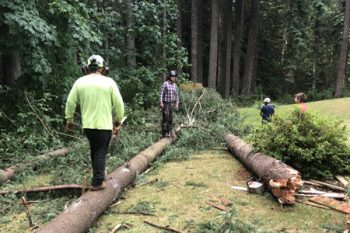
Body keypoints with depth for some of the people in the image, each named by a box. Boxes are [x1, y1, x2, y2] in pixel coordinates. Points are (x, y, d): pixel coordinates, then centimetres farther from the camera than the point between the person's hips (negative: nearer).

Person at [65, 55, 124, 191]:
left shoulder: (80, 82, 1)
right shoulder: (108, 82, -7)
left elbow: (70, 102, 3)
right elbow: (118, 103, -6)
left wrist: (69, 120, 14)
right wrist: (118, 119, 8)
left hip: (87, 124, 4)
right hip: (104, 124, -4)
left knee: (94, 150, 21)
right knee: (100, 153, 4)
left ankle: (98, 176, 32)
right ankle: (97, 182, 7)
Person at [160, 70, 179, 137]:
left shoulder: (174, 85, 9)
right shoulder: (165, 84, -11)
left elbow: (176, 94, 15)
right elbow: (161, 93, -12)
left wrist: (177, 103, 11)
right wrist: (161, 103, -18)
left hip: (171, 103, 6)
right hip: (165, 103, -6)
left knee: (170, 118, 8)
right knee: (166, 118, -10)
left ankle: (169, 132, 16)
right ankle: (164, 133, -5)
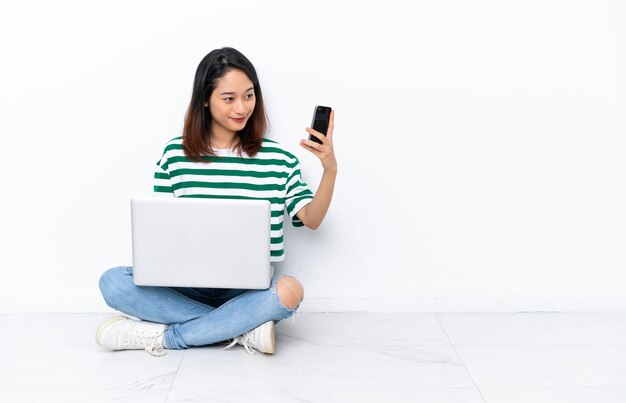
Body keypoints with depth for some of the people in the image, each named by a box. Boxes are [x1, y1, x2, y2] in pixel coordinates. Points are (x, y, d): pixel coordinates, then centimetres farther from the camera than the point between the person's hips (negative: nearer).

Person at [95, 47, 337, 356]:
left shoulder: (278, 158, 1)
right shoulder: (175, 154, 3)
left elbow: (311, 219, -2)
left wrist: (330, 169, -18)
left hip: (247, 289, -1)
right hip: (186, 286, 2)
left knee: (289, 291, -34)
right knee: (112, 282, -24)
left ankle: (163, 337, -21)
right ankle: (244, 329, -23)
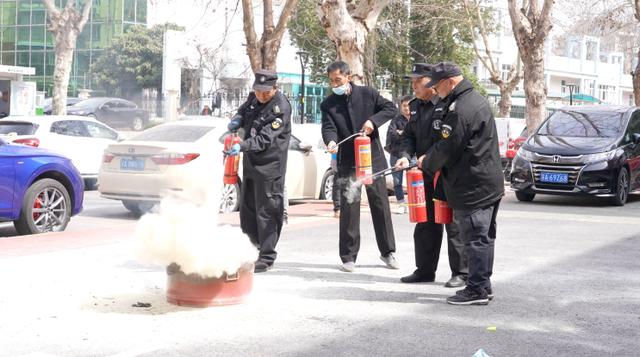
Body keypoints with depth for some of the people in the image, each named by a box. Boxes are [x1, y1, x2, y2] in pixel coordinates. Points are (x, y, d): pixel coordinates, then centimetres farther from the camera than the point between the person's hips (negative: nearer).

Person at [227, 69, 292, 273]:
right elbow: (243, 110, 24)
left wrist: (241, 147, -37)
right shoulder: (254, 98, 4)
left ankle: (267, 257, 4)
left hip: (269, 166, -8)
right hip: (250, 163, 8)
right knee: (247, 212, 15)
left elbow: (264, 139, -24)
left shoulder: (281, 108, -18)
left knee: (266, 212, -4)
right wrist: (237, 120, 1)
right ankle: (262, 244, 31)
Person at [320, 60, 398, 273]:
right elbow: (328, 127, -9)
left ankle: (388, 251, 18)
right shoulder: (328, 105, 3)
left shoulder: (367, 94, 2)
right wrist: (331, 142, -31)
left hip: (373, 158, 0)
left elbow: (391, 108, 2)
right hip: (347, 162, 0)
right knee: (348, 208, -1)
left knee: (380, 205, 6)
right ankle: (348, 257, 7)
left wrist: (373, 120, -14)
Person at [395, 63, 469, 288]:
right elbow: (409, 136, 13)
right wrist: (405, 155, -6)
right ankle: (425, 270, 24)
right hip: (426, 175, 8)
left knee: (454, 225, 0)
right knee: (425, 225, 14)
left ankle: (460, 272, 9)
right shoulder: (415, 107, 11)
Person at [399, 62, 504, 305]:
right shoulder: (476, 99, 15)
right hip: (489, 183, 11)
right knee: (484, 236, 15)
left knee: (475, 237, -5)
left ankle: (477, 289, 0)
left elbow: (448, 149, -17)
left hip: (473, 186, -11)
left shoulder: (459, 110, -20)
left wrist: (426, 162, 1)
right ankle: (482, 286, 24)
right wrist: (429, 159, 17)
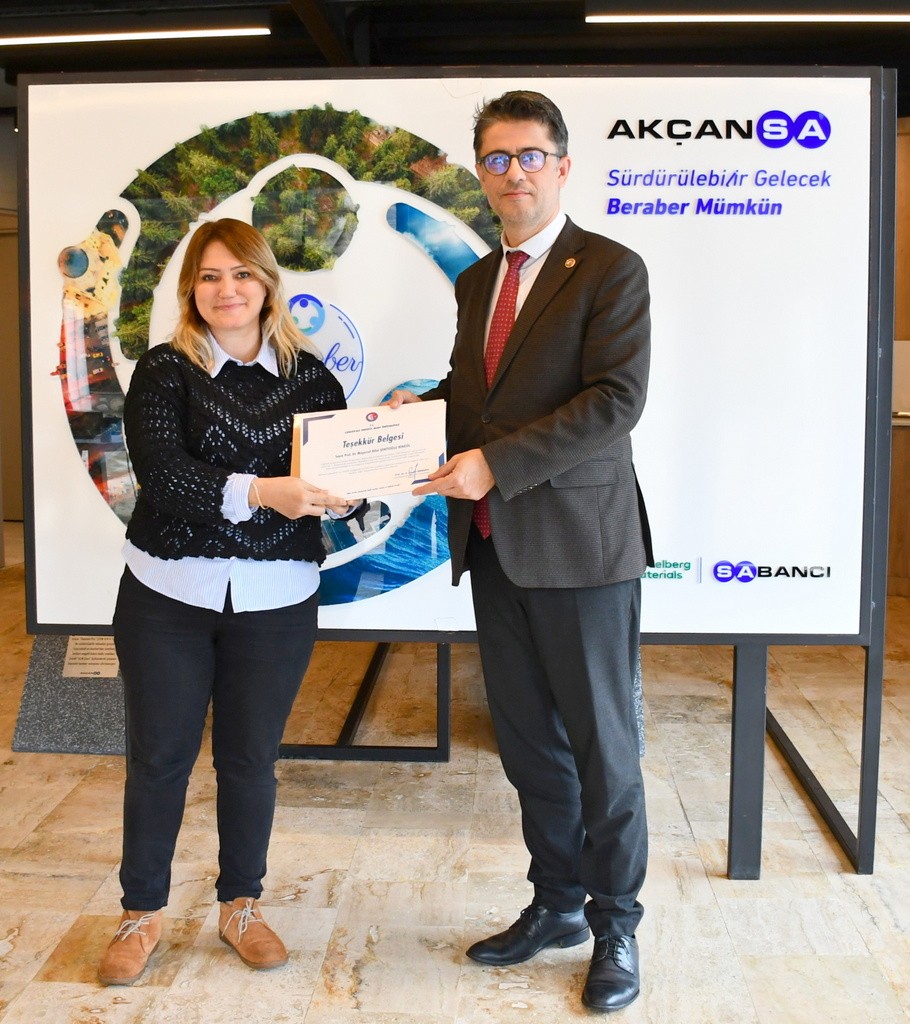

=-=-=

= Problem =
Filter the entries above down to the lines containing the word "wrist".

= Solution to this task =
left wrist: (69, 120, 14)
right wrist: (118, 119, 8)
left wrist: (177, 103, 11)
right wrist: (161, 103, -18)
left wrist: (330, 169, -18)
left wrist: (241, 147, -37)
right wrist: (237, 120, 1)
right wrist: (331, 142, -31)
left wrist: (373, 120, -14)
right wrist: (405, 155, -6)
left wrist: (426, 162, 1)
right wrist: (429, 159, 17)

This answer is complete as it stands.